There’s nothing quid pro quo about that – it is all sheer grace. Jesus’ words expose our tawdry, conditional ‘love’, and his presence reveals the true nature of God and his universe. His death and resurrection enact God’s saving love. We earn none of it. Hell is where quid pro quo rules; heaven is where that principle has been obliterated forever.

Dear Heavenly Father, thank you that you do not treat us as we deserve. Thank you that your kingdom is so different from our wrong-headed attitudes and actions. Thank you for your kindness to us in Christ. Amen.

Cup full and overflowing by Norma Koehne

What Jesus did here in Cana of Galilee was the first of the signs through which he reveals his glory; and his disciples believed in him (John 2:11).

Read John 2:1–11.

What is revealed about Jesus in this his first miracle? First of all, it reveals him as truly human. Here, he is seen as a man enjoying the wedding of a friend or relative, at home with everyone. These were probably people he had known and worked with, played with and shared in their everyday life.

But he is also different, as his mother realises as she tells him that the greatest embarrassment has occurred, ‘They have no more wine’. What did she expect him to do – go to the corner shop?

Even though Jesus almost rebukes her, she tells the servants, ‘Do whatever he tells you’, and they follow what must have seemed rather bizarre instructions, filling 6 stone jars with water, 120 gallons in total. That would have taken some time. Then they take the water turned into wine to the master of ceremonies, and it turns out to be the best wine ever.

A miracle to help and save his friends and their family from shame. Jesus shows he is truly God, a saving God.

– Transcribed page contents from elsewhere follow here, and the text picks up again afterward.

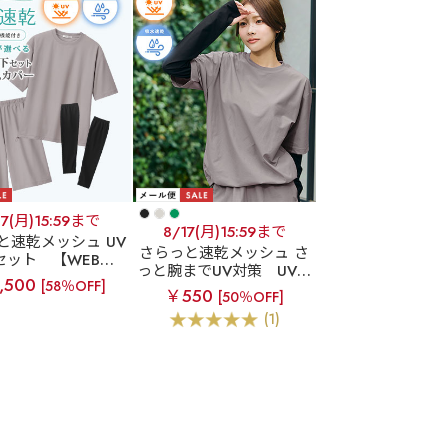
17(月)15:59まで
8/17(月)15:59まで
と速乾メッシュ UV
さらっと速乾メッシュ さ
セット
【WEB限
っと腕までUV対策
UVカ
Vカット×吸水速乾
,500
[58％OFF]
ット×吸水速乾 メッシュ
￥550
上下セット＆アーム
[50％OFF]
アームカバー
カバー
(1)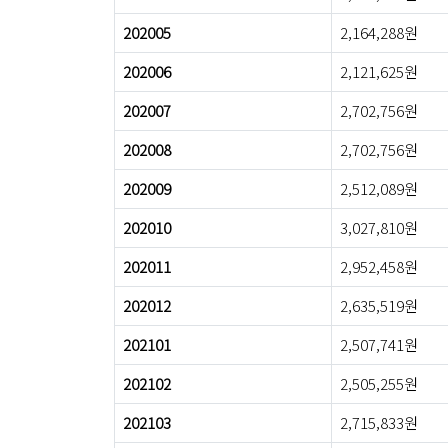
202005
2,164,288원
202006
2,121,625원
202007
2,702,756원
202008
2,702,756원
202009
2,512,089원
202010
3,027,810원
202011
2,952,458원
202012
2,635,519원
202101
2,507,741원
202102
2,505,255원
202103
2,715,833원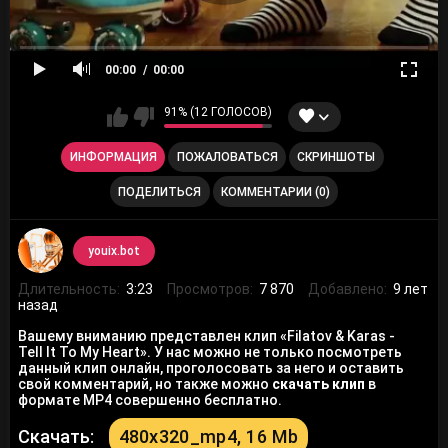
00:00
00:00
91% (12 ГОЛОСОВ)
ИНФОРМАЦИЯ
ПОЖАЛОВАТЬСЯ
СКРИНШОТЫ
ПОДЕЛИТЬСЯ
КОММЕНТАРИИ (0)
youix.bot
Длительность:
3:23
Просмотров:
7 870
Добавлено:
9 лет
назад
Вашему вниманию представлен клип «Filatov & Karas -
Tell It To My Heart». У нас можно не только посмотреть
данный клип онлайн, проголосовать за него и оставить
свой комментарий, но также можно
скачать клип
в
формате MP4 совершенно бесплатно.
Скачать:
480x320_mp4, 16 Mb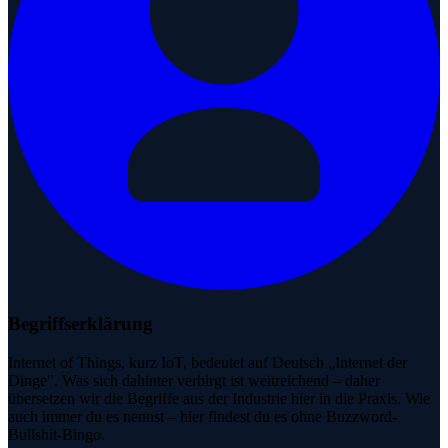
Begriffserklärung
Internet of Things, kurz IoT, bedeutet auf Deutsch „Internet der
Dinge". Was sich dahinter verbirgt ist weitreichend – daher
übersetzen wir die Begriffe aus der Industrie hier in die Praxis. Wie
auch immer du es nennst – hier findest du es ohne Buzzword-
Bullshit-Bingo.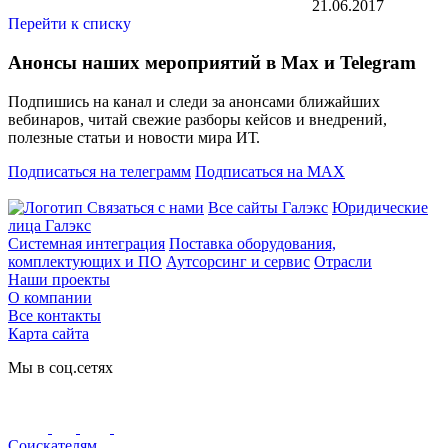
21.06.2017
Перейти к списку
Анонсы наших мероприятий в Max и Telegram
Подпишись на канал и следи за анонсами ближайших
вебинаров, читай свежие разборы кейсов и внедрений,
полезные статьи и новости мира ИТ.
Подписаться на телеграмм
Подписаться на MAX
Связаться с нами
Все сайты Галэкс
Юридические
лица Галэкс
Системная интеграция
Поставка оборудования,
комплектующих и ПО
Аутсорсинг и сервис
Отрасли
Наши проекты
О компании
Все контакты
Карта сайта
Мы в соц.сетях
Соискателям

Most importantly, it is revealed that Jesus, as truly God, gives the best to us and in abundance. Christians are not cup-half-full or half-empty people but are blessed people whose cup is always full and overflowing (Psalm 23:5b). We are triply blessed. We have a loving Father who showers us with his love. We have Jesus, our brother, who gives us his hard-won forgiveness and clothes us with his righteousness. We have the Holy Spirit, our friend and guide, walking beside us every day to strengthen and protect us. Praise God for his abundant goodness!

Loving Saviour, my brother and Lord, thank you that through your saving death, I have life in all its fullness as you shower me with an abundance of blessings. Amen.